= Text =
>>>
The contrast between the American and the Soviet economies is just one of many that can be made between economic systems which use prices to allocate resources and those which have relied on government control. In other regions of the world as well, and in other political systems, there have been similar contrasts between places that used prices to ration goods and allocate resources versus places that have relied on hereditary rulers, elected officials or appointed planning commissions.
When many African nations achieved independence in the 1960s, a famous bet was made between the president of Ghana and the president of the neighboring Ivory Coast as to which country would be more prosperous in the years ahead. At that time, Ghana was not only more prosperous than the Ivory Coast, it had more natural resources, so the bet might have seemed reckless on the part of the president of the Ivory Coast. However, he knew that Ghana was committed to a government-run economy and the Ivory Coast to a freer market. By 1982, the Ivory Coast had so surpassed Ghana that the poorest 20 percent of its people had a higher real income per capita than most of the people of Ghana.
This could not be attributed to any superiority of the country or its people. In fact, in later years, when Ivory Coast politicians eventually succumbed to the temptation to have the government control more of their country’s economy, while Ghana finally learned from its mistakes and began to loosen government controls, these two countries’ roles reversed—and now Ghana’s economy began to grow, while that of the Ivory Coast declined.
<<<
= Supplied information =
>>>
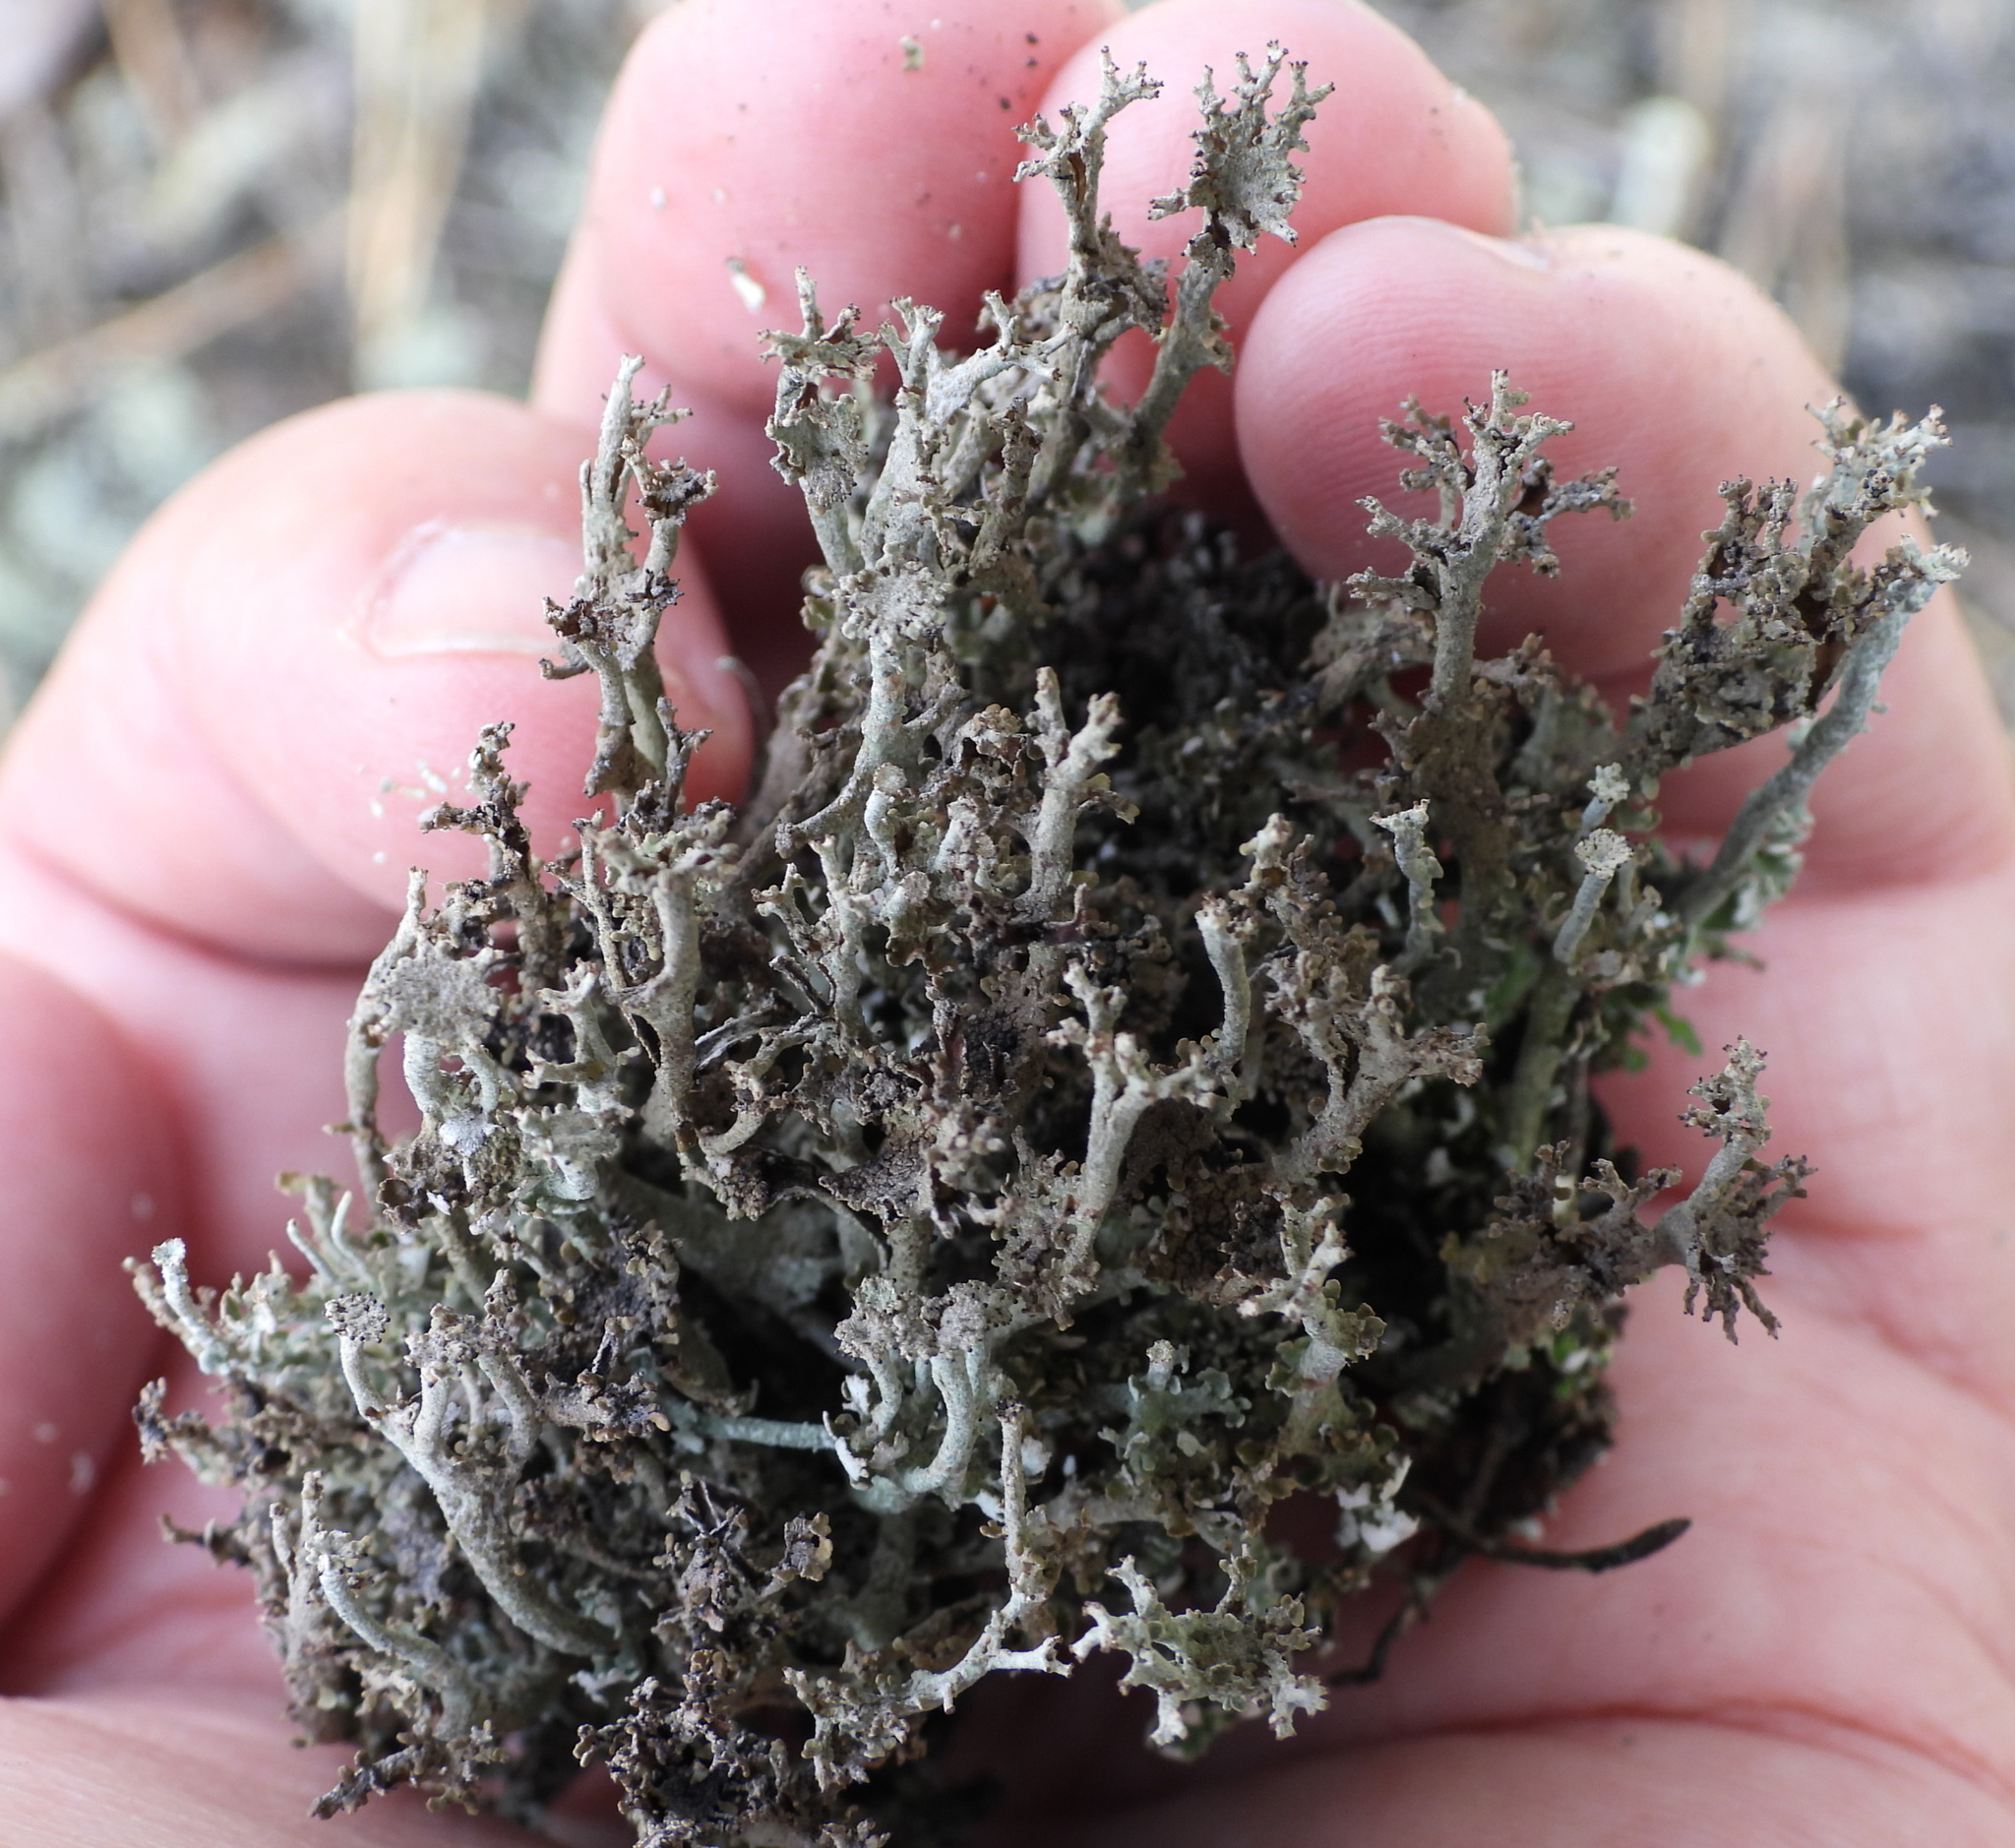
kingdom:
<<<
= Problem statement =
In the text on Ghana and the Ivory Coast, take the part that opens with the words containing "This could not" and closes with "Ivory Coast declined.", and give it again with "declined" swapped for "stagnated".

= Result for this task =
This could not be attributed to any superiority of the country or its people. In fact, in later years, when Ivory Coast politicians eventually succumbed to the temptation to have the government control more of their country’s economy, while Ghana finally learned from its mistakes and began to loosen government controls, these two countries’ roles reversed—and now Ghana’s economy began to grow, while that of the Ivory Coast stagnated.